Ein Mann aus Korbach, der seine Poker Gewinne bei der Agentur für Arbeit nicht meldete, wurde nun vom Amtsgericht wegen Sozialleistungsbetruges auf eine Strafe von €600 verurteilt. Der 40-Jährige hatte das gewonnene Geld in einer Spielhalle verzockt und war so der Meinung, keine Angaben machen zu müssen.

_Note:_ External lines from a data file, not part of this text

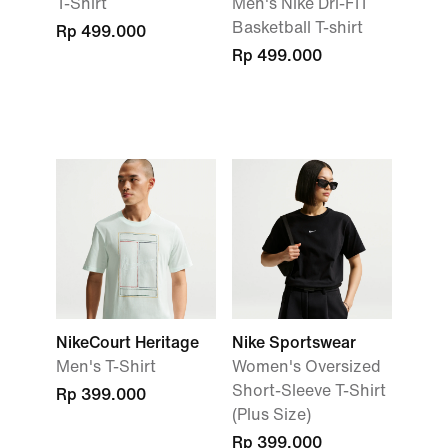
T-Shirt
Men's Nike Dri-FIT
Basketball T-shirt
Rp 499.000
Rp 499.000
NikeCourt Heritage
Nike Sportswear
Men's T-Shirt
Women's Oversized
Short-Sleeve T-Shirt
Rp 399.000
(Plus Size)
Rp 399.000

Der Spieler aus Hessen hatte im Dezember 2010 bei einem Online Poker Room einen Gewinn von $7.400 erspielt. Es hat nicht lange gedauert und $1.500 von diesem Cash wanderten zurück an die Gegner. Den Rest ließ sich der damalige Sozialleistungsempfänger auszahlen.

Vom Gewinn beglich der Mann einige Schulden bei Freunden und gab seiner Ex-Frau etwas ab, damit sie Geschenke für die Kinder kaufen konnte. Die restlichen €4.000 nahm er mit sich in eine Spielhalle und ging mit leeren Taschen wieder nach Hause. Sein Anwalt sprach von einer „24-Stunden-Orgie“.

Auch wenn das Geld weg war, hätte der Korbacher seinen Gewinn der Agentur für Arbeit melden müssen. Nun muss er die damals erhaltenen Sozialleistungen zurückzahlen. Die Geschichte kam ans Tageslicht, als die Bank den großen Geldeingang als potentielle Geldwäsche deklarierte und der Mann zur Polizei musste. Diese meldeten den Vorfall der Agentur für Arbeit.